_Excerpt_
Two Canadian judicial decisions released in late May remind us that national security is incompatible with democracy: the former almost always trumps the latter. When doubts are raised about the fragility of democratic rights, as they were in the cases of Ottawa residents Mohamed Harkat and Hassan Diab, the national security state relies on its courts to provide legal reassurance that torture, indefinite detention without charge, secret trials, overseas military occupation, the iron curtain of governmental secrecy and other crimes of state can be rationalized as necessary byproducts of certain organizations’ duly authorized mandates.
Canadian courts have served this role most obediently. Their decisions almost unanimously start from the proposition that scandal-plagued bodies like the Canadian Security Intelligence Service (CSIS), the RCMP and the Department of Justice are composed of well-intentioned functionaries who may, in moments of excessive zeal, cross boundaries. Although this potentially implicates Canadian officials in severe human rights violations, no one is ever held to account. Despite two judicial inquiries finding Canadian complicity in the torture of four of its own citizens—a complicity usually overseen by justice department lawyers—not one official has been charged, much less tried, for their involvement. Rather, complicit individuals have received promotions or otherwise retired from public life, serving as commentators for the CBC or receiving puff profiles in the Toronto Star.

_Description of the task_
Reproduce the part of the passage on Canadian courts and national security that starts with "Two Canadian judicial" and goes on through "duly authorized mandates.".

_Records supplied_
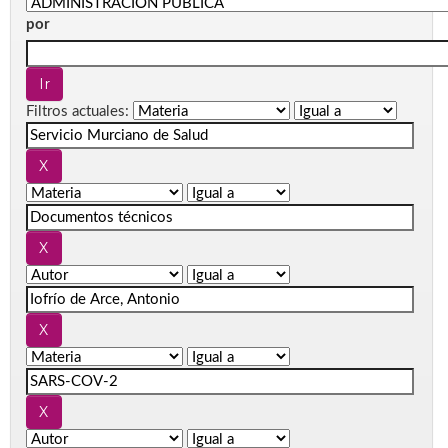
por
Filtros actuales: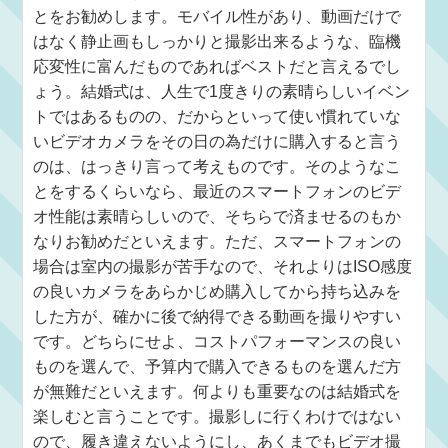
とをお勧めします。モバイル性があり、動画だけで
はなく静止画もしっかりと撮影出来るような、臨機
応変性に富んだものであればベストだと言えるでし
ょう。結婚式は、人生で1度きりの素晴らしいイベン
トではあるものの、だからといって使い慣れていな
いビデオカメラをその日の為だけに購入すると言う
のは、はっきり言って考えものです。そのようなこ
とをするくらいなら、最近のスマートフォンのビデ
オ性能は素晴らしいので、そちらで済ませるのもか
なりお勧めだといえます。ただ、スマートフォンの
場合は室内の撮影が苦手なので、それよりはISO感度
の良いカメラをあらかじめ購入してから持ち込みを
した方が、確かに後で納得できる動画を撮りやすい
です。どちらにせよ、コストパフォーマンスの良い
ものを選んで、予算内で購入できるものを選んだ方
が無難だといえます。何よりも重要なのは結婚式を
楽しむと言うことです。撮影しに行くわけではない
ので、履き違えないようにし、あくまでもビデオ撮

_Solution for this task_
Two Canadian judicial decisions released in late May remind us that national security is incompatible with democracy: the former almost always trumps the latter. When doubts are raised about the fragility of democratic rights, as they were in the cases of Ottawa residents Mohamed Harkat and Hassan Diab, the national security state relies on its courts to provide legal reassurance that torture, indefinite detention without charge, secret trials, overseas military occupation, the iron curtain of governmental secrecy and other crimes of state can be rationalized as necessary byproducts of certain organizations’ duly authorized mandates.